Prosa para tempos de eleição II

Aos domingos, quando o meu vizinho não escuta os seus pagodes no último volume, posso ler no meu jardim. Os colibris sobrevoam as roseiras sedentos, loucos por uma aguinha com açúcar - um pseudo-néctar que a gente põe num bebedouro de plástico a fim de atraí-los, enganá-los e iludí-los. Sabe qual?

Fico horas observando este bebedouro. É o tipo da artimanha de raposa que se aplica a todos os planos da vida de um país. No plano político, por exemplo, especialmente em época de eleições, a carência de dentadura tem tudo a ver com a necessidade de votos. Então, candidatos e eleitores se entregam como núbeis e, entre tapinhas nas costas e beijos, as promessas rolam. Os dois se unem, numa confraternização natalina, tão maquiavelicamente suspeita quanto o tal recipiente a que me referi. Nessa época, tudo pode acontecer no terreiro. É possível até ver águias subindo morros, comendo angu-à-baiana, com uma criança mijada no colo; e jurando pela mãe de qualquer um, mortinha, que promessa é dívida.

Mas a grande verdade é que, de eleição em eleição, essa estória se repete, sem maiores transformações para a grande maioria que habita o terreiro. As coisas permanecem sempre do mesmo jeito. De vez em quando, um barraco desaba por força da natureza. Mas não há nenhum eleito com primeiras nem segundas intenções de dar os mesmos Passos do Pereira contra esse tipo de peste arquitetônica que grassou pelo país. É o maior monumento do mundo! A maior de todas as alegorias. Enfeita telas, cidades, cinema, música popular... O morro é uma escola de samba, o reduto das bocas que puxam o samba; e também dos passistas que desfilam na Unidos do Canteiro de Obras, cujo enredo é sempre o mesmo: "La Dolce Vita!" - não se cansam de homenagear o patrão.
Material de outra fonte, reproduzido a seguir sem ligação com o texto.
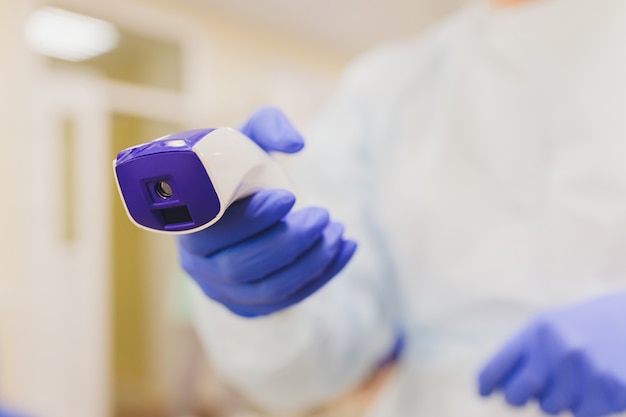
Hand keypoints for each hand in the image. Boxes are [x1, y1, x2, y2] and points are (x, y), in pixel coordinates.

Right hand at [178, 107, 356, 316]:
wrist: (244, 206)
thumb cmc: (241, 171)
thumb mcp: (248, 141)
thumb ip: (268, 127)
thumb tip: (296, 144)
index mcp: (187, 226)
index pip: (212, 234)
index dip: (250, 219)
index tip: (287, 196)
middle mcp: (199, 266)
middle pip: (242, 266)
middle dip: (289, 241)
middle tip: (323, 215)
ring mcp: (226, 292)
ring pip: (270, 289)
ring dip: (310, 261)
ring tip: (338, 230)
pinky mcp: (253, 306)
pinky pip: (290, 300)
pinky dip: (324, 275)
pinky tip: (346, 247)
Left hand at [478, 292, 625, 416]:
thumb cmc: (581, 327)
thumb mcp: (547, 328)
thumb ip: (522, 353)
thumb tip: (496, 388)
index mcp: (537, 331)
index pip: (497, 367)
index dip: (486, 383)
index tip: (483, 391)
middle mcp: (558, 350)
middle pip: (516, 395)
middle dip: (516, 398)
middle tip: (523, 395)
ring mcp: (584, 371)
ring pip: (549, 408)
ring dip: (555, 400)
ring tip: (571, 378)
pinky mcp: (609, 388)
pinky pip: (580, 415)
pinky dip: (583, 407)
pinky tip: (592, 386)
Vida longa ao terreiro! Eu prometo! É o que diz o já empossado, exaltado como um poeta do século XVIII. No Paço, passado o ato cerimonioso, o dedicado amigo se entrega, de corpo e alma, à execução de projetos responsáveis pela perpetuação do modelo sócio-econômico. São eles o Cheque-esmola, o Bolsa-esmola, a Educação-esmola, a Cesta... Enfim, o CTI da miséria que revitaliza a artéria aorta e o entusiasmo do folião que empurra o carro alegórico na avenida. Vez ou outra, cai um folião na contramão, atrapalhando o tráfego... ou a engrenagem do carro, que de tão usado, pifa e impede a passagem da Ala dos Faraós. Mas o que é que as eleições têm a ver com isso?

Quanto ao bebedouro dos colibris, eu assumo a minha máxima culpa, porque, ao mesmo tempo que promove um espetáculo gratuito, tão agradável aos meus olhos, também provoca uma questão palestina entre as aves que habitam o meu jardim e outras invasoras. E o resultado é Colibri X Pardal X Bem-te-vi, um bicando a cabeça do outro pela posse do bebedouro. Deviam também dar uma bicada na minha. Indiferente à Teoria Malthusiana e ao Manifesto Comunista, não distribuo mel suficiente pra uma população que me diverte e aumenta a cada dia. Sendo que na minha despensa, costumo ter mais de dez quilos de açúcar só pra mim.